Download or read book Franzlations written by Gary Barwin and published by New Star Books. This book was released on 2011-10-15 with total page 105 pages. Available in PDF, EPUB and Kindle. Book excerpt: Franzlations takes the parables and aphorisms of Kafka as a starting point, and steps a few places to the left in order to reinvent them. Sometimes this means walking off a cliff and into the empty air. (Don't look down!) Sometimes this means keeping the cage and replacing the bird. For of course, Kafka's writing is a rich source of ideas, play, structure, and wit. It looks like the real world, but in the way the bootstrap that one pulls oneself up with looks like a real bootstrap. It is said that if Kafka had not existed, Kafka would have had to invent him. But since he did exist, Franzlations has invented an imaginary Kafka so that he could help create the Kafka that was already there. Perhaps it was that. Kafka who helped create these imaginary parables. This, itself, is a parable.
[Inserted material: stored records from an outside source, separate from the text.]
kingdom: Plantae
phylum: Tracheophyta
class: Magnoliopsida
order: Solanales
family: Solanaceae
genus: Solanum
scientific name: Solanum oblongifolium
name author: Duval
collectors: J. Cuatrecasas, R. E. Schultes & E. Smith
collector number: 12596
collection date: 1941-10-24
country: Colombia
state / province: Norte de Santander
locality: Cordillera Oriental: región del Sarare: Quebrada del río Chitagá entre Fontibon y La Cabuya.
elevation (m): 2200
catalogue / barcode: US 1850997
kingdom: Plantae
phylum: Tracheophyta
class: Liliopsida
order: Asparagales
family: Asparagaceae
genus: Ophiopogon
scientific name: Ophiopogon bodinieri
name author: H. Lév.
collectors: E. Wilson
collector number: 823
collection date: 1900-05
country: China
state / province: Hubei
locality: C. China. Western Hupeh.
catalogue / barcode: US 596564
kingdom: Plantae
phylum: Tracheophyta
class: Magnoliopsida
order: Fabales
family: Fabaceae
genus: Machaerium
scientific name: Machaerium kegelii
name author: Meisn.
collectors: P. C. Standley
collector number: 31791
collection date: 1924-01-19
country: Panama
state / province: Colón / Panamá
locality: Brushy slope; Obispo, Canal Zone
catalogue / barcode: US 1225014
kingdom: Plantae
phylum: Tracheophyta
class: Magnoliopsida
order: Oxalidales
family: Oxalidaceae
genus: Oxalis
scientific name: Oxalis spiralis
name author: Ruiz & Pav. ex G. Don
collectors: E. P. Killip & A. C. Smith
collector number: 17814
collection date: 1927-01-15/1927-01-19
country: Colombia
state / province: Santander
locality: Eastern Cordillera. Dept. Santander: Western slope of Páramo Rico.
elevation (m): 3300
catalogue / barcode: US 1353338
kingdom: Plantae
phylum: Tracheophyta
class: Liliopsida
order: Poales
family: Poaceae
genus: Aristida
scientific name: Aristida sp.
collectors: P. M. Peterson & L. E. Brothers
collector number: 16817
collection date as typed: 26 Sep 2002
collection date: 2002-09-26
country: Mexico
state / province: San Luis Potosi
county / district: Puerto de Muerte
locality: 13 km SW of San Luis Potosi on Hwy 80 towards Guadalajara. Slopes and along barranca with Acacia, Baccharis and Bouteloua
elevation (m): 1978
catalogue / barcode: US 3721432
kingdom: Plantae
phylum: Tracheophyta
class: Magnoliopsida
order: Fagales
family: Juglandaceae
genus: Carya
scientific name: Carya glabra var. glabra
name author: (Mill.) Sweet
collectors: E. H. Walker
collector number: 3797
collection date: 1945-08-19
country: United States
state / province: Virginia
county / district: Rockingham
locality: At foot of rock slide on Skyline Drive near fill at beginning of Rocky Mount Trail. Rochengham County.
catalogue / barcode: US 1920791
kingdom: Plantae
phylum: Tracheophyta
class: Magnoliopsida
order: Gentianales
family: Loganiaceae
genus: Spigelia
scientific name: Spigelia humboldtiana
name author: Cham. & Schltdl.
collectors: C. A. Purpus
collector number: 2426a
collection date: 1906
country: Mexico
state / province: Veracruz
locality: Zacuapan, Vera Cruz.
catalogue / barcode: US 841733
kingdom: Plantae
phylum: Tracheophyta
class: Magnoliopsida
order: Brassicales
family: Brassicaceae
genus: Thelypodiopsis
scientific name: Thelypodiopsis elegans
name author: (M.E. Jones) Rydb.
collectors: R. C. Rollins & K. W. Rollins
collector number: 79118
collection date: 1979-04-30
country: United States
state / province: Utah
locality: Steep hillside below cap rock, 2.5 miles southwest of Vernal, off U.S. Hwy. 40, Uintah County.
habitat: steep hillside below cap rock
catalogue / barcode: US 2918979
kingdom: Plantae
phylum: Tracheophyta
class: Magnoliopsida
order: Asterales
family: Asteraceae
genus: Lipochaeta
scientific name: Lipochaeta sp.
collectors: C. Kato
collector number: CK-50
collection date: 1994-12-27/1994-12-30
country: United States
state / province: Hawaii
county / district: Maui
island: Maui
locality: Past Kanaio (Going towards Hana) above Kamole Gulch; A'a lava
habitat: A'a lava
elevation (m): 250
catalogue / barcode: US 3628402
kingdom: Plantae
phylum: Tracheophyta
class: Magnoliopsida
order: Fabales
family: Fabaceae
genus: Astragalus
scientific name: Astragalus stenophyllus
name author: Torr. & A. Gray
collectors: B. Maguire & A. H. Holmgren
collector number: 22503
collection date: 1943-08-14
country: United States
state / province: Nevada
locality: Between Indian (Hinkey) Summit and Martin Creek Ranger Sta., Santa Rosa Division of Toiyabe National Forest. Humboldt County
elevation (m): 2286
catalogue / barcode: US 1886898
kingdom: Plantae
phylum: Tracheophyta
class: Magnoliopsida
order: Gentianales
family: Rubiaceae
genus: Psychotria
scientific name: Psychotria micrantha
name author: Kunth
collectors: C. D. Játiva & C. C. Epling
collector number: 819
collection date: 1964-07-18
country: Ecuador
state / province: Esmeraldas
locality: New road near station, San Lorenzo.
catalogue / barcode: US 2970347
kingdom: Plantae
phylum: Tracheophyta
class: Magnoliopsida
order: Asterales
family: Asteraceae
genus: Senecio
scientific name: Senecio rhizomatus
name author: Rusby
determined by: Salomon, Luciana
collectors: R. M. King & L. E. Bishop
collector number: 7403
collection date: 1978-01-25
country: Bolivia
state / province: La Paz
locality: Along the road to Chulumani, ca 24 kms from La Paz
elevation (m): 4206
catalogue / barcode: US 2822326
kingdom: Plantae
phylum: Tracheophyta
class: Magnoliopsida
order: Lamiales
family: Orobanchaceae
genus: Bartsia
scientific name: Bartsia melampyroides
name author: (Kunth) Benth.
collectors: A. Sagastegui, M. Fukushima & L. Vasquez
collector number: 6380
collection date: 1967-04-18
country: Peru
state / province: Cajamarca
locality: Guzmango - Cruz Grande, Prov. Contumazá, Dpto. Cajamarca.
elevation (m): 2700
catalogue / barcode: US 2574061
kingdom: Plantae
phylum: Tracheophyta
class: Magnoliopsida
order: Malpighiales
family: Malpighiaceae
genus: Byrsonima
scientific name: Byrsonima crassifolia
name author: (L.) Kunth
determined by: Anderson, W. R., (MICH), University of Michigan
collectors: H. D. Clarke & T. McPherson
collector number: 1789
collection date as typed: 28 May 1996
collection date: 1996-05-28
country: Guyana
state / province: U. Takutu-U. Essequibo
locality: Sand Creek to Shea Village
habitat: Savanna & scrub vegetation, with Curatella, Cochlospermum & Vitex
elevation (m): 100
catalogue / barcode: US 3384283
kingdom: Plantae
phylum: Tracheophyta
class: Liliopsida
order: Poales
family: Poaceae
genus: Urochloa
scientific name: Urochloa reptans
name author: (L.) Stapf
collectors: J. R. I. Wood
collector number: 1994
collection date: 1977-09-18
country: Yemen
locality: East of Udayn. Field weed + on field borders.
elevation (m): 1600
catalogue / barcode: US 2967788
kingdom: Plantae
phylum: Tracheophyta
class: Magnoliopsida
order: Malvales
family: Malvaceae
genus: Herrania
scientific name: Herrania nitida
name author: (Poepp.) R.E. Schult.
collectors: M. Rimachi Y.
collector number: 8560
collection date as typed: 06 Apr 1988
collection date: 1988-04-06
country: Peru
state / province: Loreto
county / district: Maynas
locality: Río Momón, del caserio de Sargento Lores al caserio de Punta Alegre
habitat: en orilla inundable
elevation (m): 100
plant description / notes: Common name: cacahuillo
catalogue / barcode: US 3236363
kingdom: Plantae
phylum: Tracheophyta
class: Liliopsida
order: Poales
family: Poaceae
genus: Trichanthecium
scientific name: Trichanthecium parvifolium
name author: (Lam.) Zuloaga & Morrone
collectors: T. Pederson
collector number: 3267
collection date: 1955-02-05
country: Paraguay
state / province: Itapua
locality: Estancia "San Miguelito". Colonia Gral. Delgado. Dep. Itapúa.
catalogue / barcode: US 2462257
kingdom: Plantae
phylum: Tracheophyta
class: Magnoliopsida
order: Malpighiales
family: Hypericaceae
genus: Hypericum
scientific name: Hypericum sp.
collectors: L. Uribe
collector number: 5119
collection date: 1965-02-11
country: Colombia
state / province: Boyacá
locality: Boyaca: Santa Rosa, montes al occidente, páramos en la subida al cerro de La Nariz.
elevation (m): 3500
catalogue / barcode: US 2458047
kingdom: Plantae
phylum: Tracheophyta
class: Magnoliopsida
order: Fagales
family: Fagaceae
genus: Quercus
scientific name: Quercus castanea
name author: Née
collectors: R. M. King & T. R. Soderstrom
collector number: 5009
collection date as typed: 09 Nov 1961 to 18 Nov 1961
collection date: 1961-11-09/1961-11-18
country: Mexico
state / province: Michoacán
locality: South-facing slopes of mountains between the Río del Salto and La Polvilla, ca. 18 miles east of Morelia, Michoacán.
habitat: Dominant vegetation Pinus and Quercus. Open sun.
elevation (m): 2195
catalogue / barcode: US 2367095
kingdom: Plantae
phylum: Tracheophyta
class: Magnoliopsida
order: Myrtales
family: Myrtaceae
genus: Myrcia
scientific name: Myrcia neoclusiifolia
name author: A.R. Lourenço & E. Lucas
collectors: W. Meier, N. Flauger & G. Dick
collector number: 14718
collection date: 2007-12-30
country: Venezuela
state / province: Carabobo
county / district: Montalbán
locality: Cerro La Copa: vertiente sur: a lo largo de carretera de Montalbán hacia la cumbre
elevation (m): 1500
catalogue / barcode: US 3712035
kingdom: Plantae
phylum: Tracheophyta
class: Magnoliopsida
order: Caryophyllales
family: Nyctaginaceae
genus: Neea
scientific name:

A man once said, "If you only followed the parables, you yourselves would become parables and with that rid yourself of all your daily cares." Another replied, "I bet that is also a parable." The first said: "You have won." The second said: "But unfortunately only in parable." The first said: "No, in reality: in parable you have lost." –Franz Kafka

Book Movie Made Jews

    Book Details:
  • Author : Helene Meyers
  • Publisher : Rutgers University Press
  • Release : 2021-09-17
  • ISBN : 1978821905
  • Pages : 237 pages

Download or read book Movie Made Jews written by Helene Meyers and published by Rutgers University Press. This book was released on 2021-09-17 with total page 237 pages. Available in PDF, EPUB and Kindle. Book excerpt: Movie-Made Jews focuses on a rich, usable American Jewish cinematic tradition. This tradition includes fiction and documentary films that make Jews through antisemitism, Holocaust indirection, and discontent with assimilation. It prominently features the unapologetic assertion of Jewishness, queerness, and alliances across race and religion. Author Helene Meyers shows that as we go to our local theater, attend a Jewish film festival, play a DVD, watch streaming videos, Jewishness becomes part of the multicultural mosaic rather than collapsing into a generic whiteness or being represented as a life apart. This engagingly-written book demonstrates that a Jewish movie is neither just a movie nor for Jews only. With incisive analysis, Movie-Made Jews challenges the assumption that American Jewish cinema is a cinema of impoverishment and assimilation. While it’s a truism that Jews make movies, this book brings into focus the diverse ways movies make Jews.